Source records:
+ + + + +
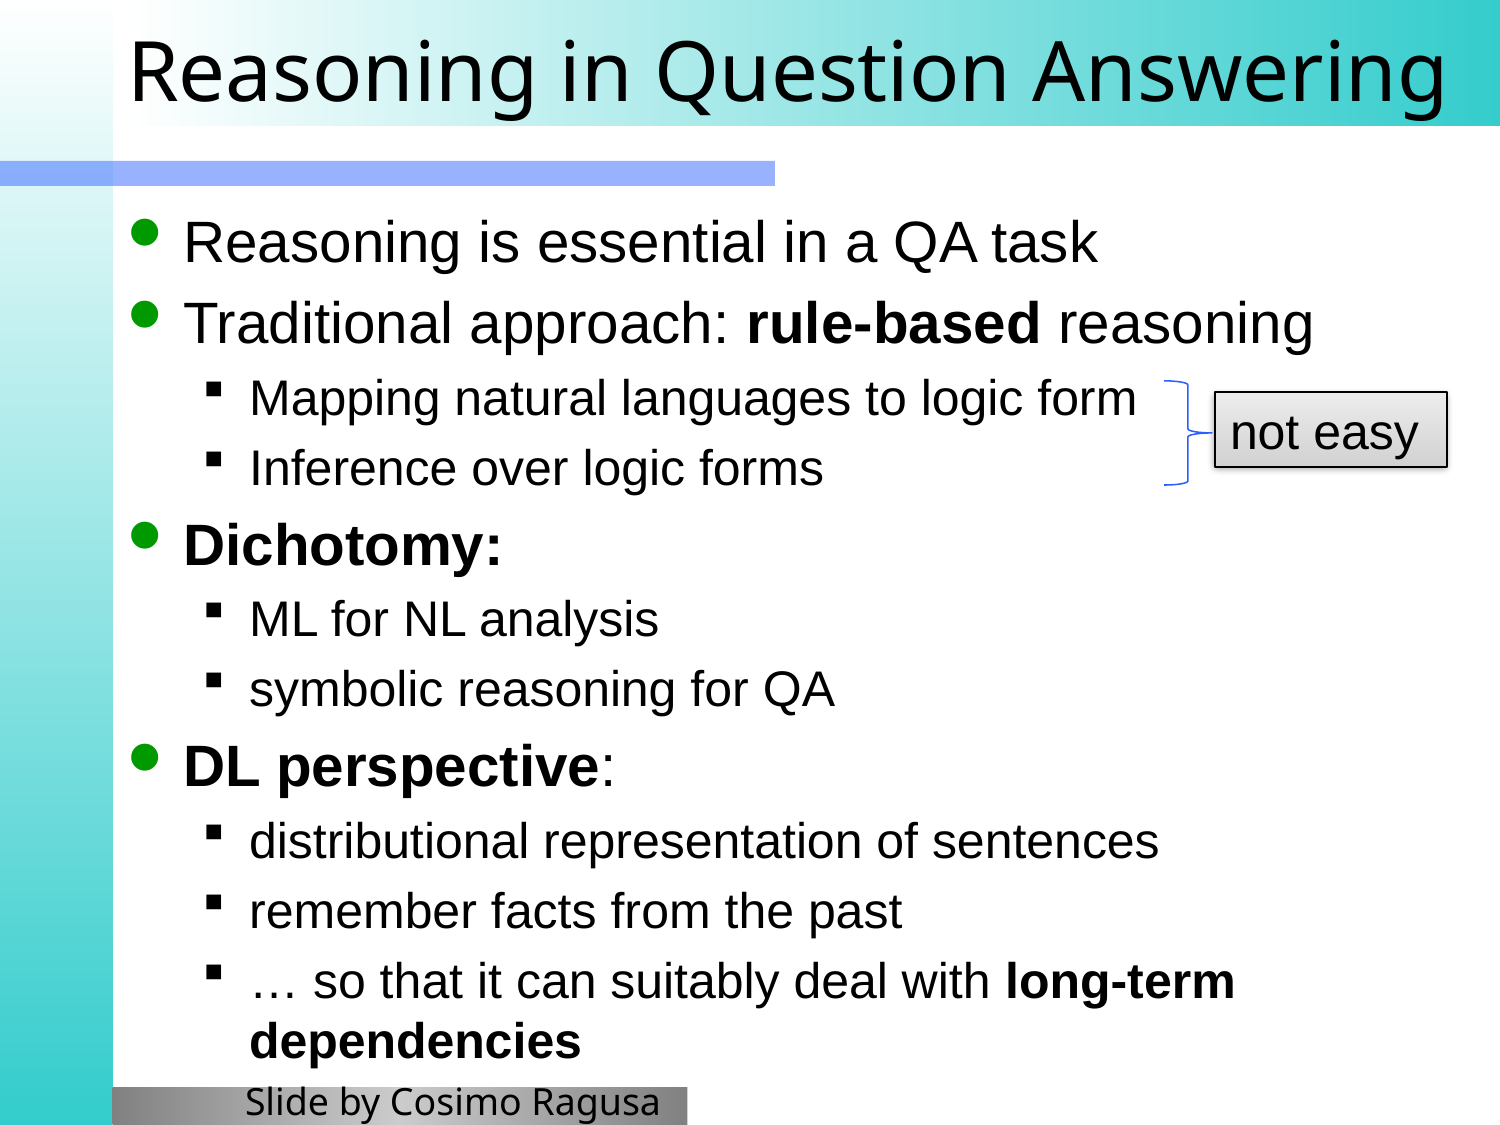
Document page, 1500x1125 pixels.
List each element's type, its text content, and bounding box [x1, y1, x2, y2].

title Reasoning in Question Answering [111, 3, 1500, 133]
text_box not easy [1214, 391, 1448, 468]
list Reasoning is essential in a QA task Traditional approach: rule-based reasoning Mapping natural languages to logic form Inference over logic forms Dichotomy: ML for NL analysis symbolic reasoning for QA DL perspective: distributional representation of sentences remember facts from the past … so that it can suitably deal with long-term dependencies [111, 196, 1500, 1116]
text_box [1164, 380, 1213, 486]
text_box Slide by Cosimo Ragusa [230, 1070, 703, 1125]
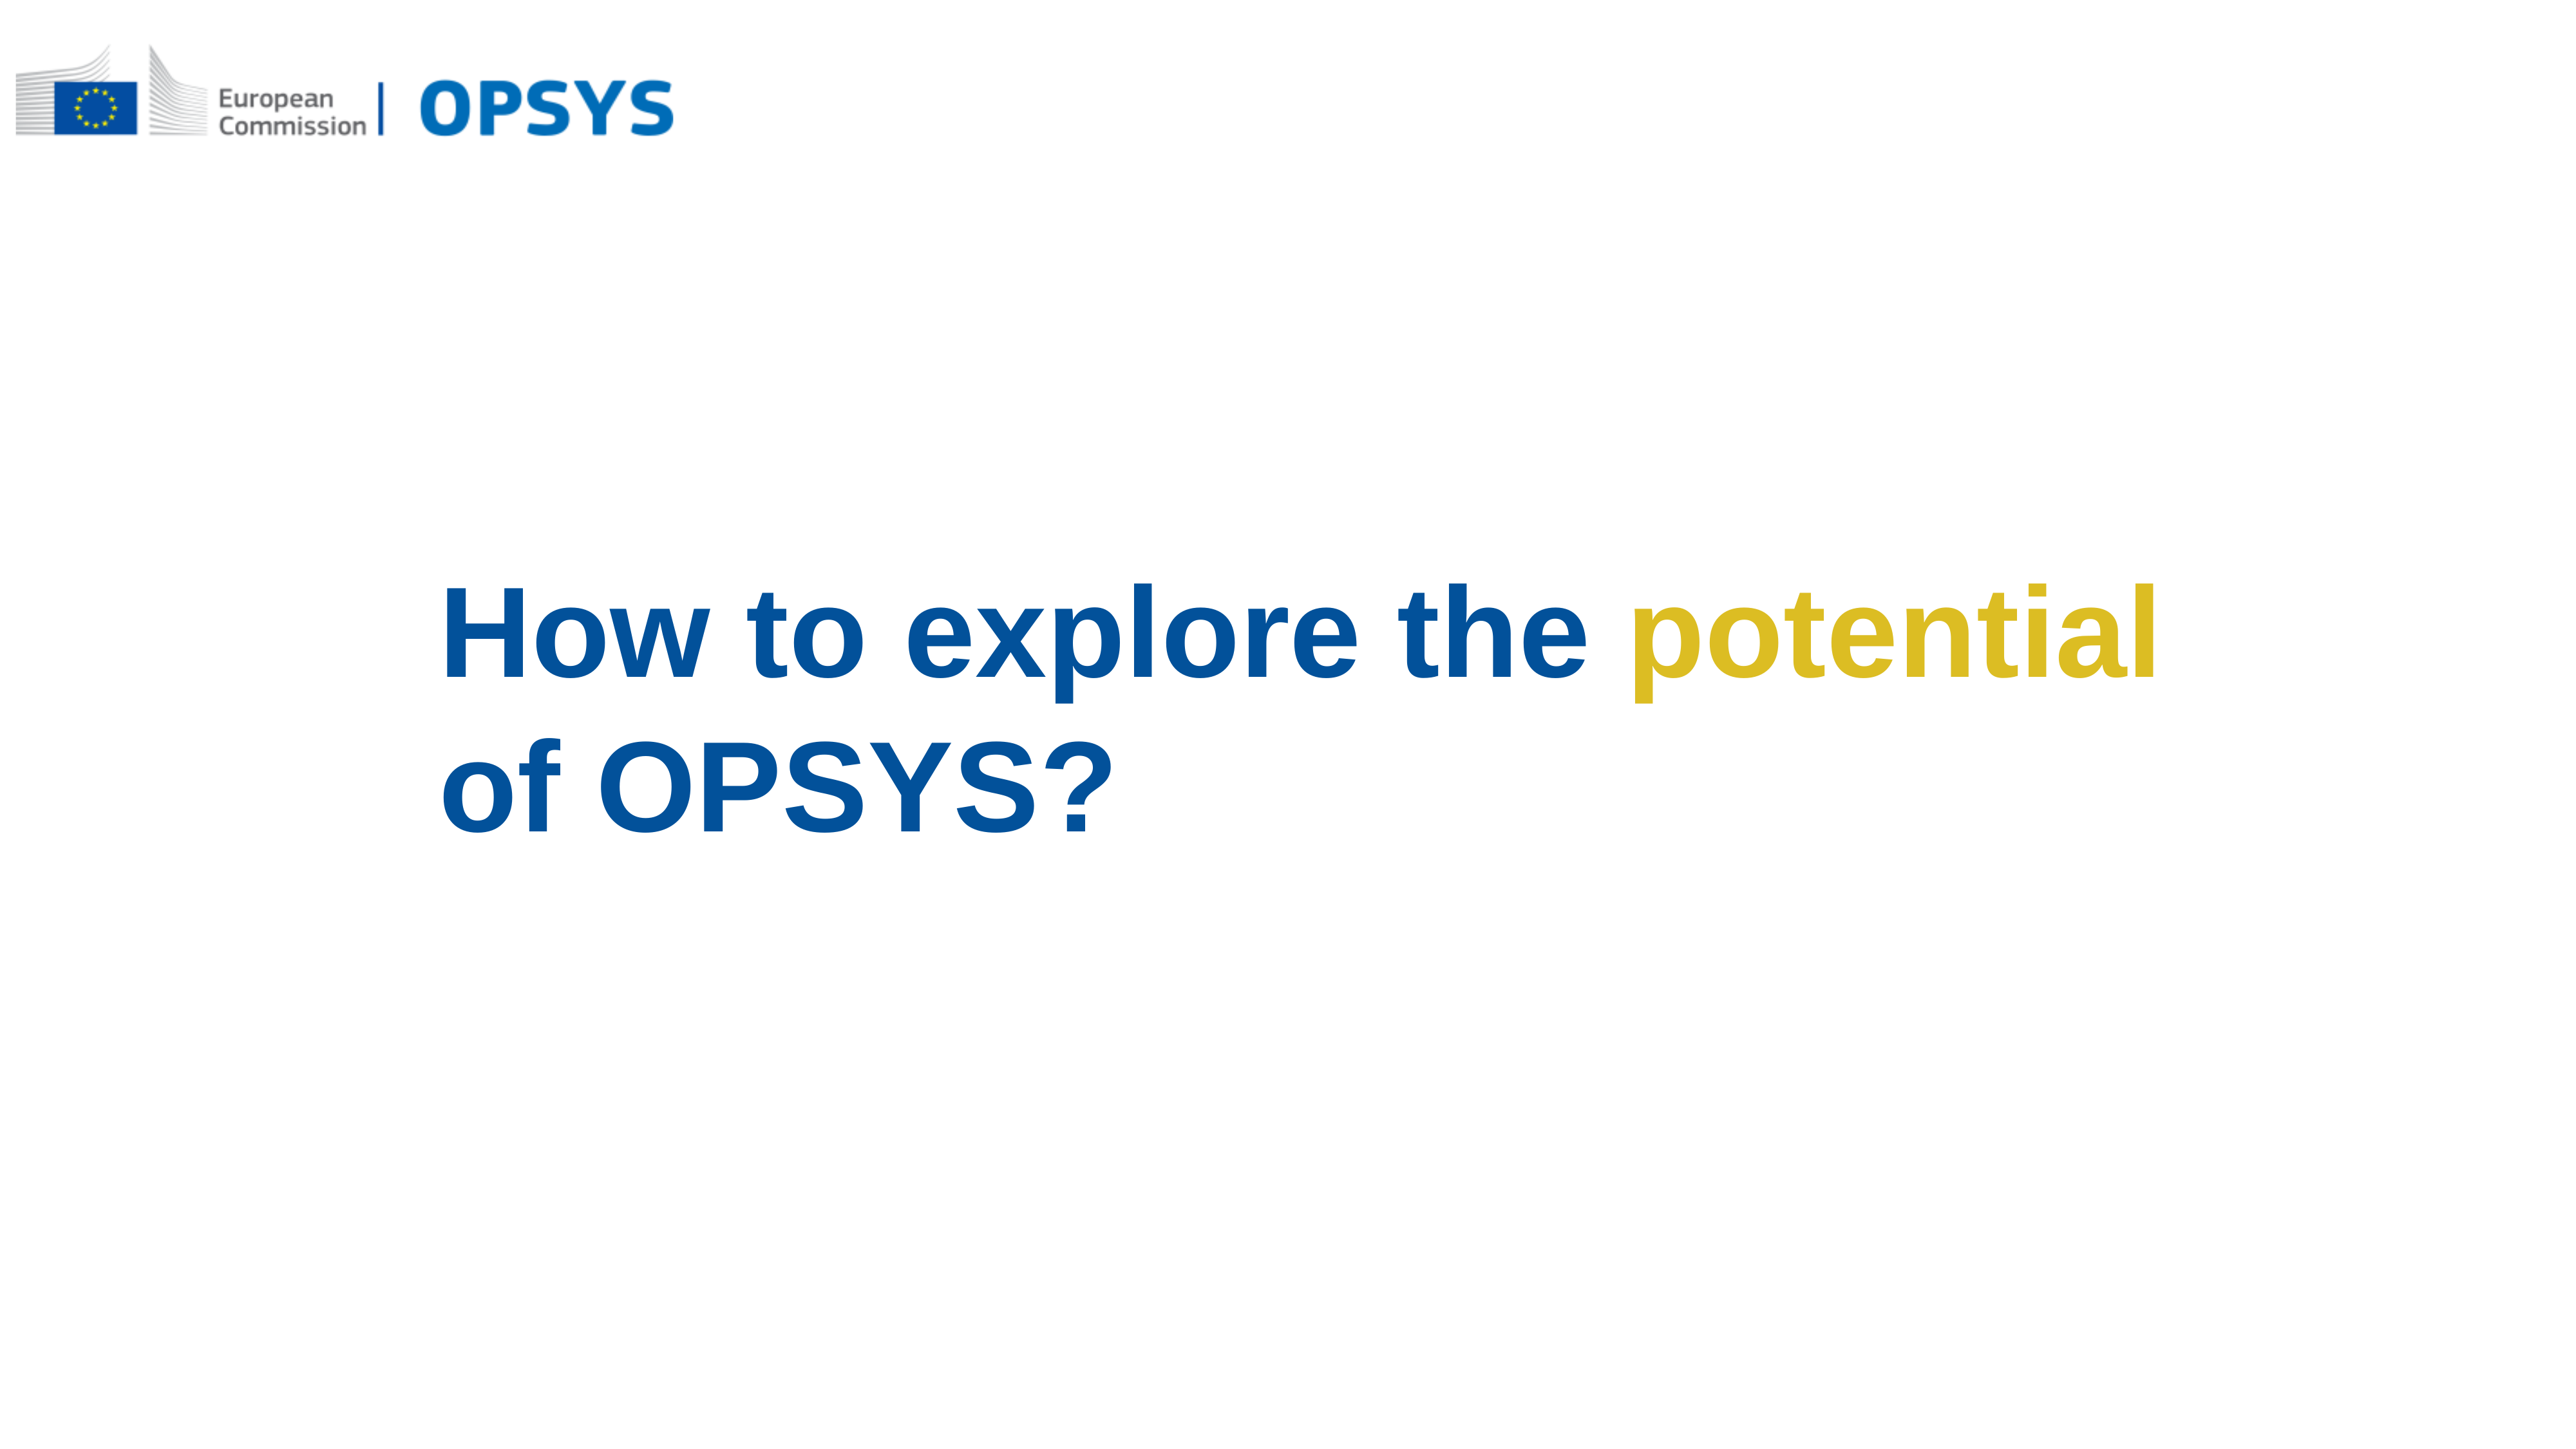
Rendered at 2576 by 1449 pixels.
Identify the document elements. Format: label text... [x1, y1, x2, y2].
+ + + + +
Return only the number of lines in the data that hold the string "pixels".

2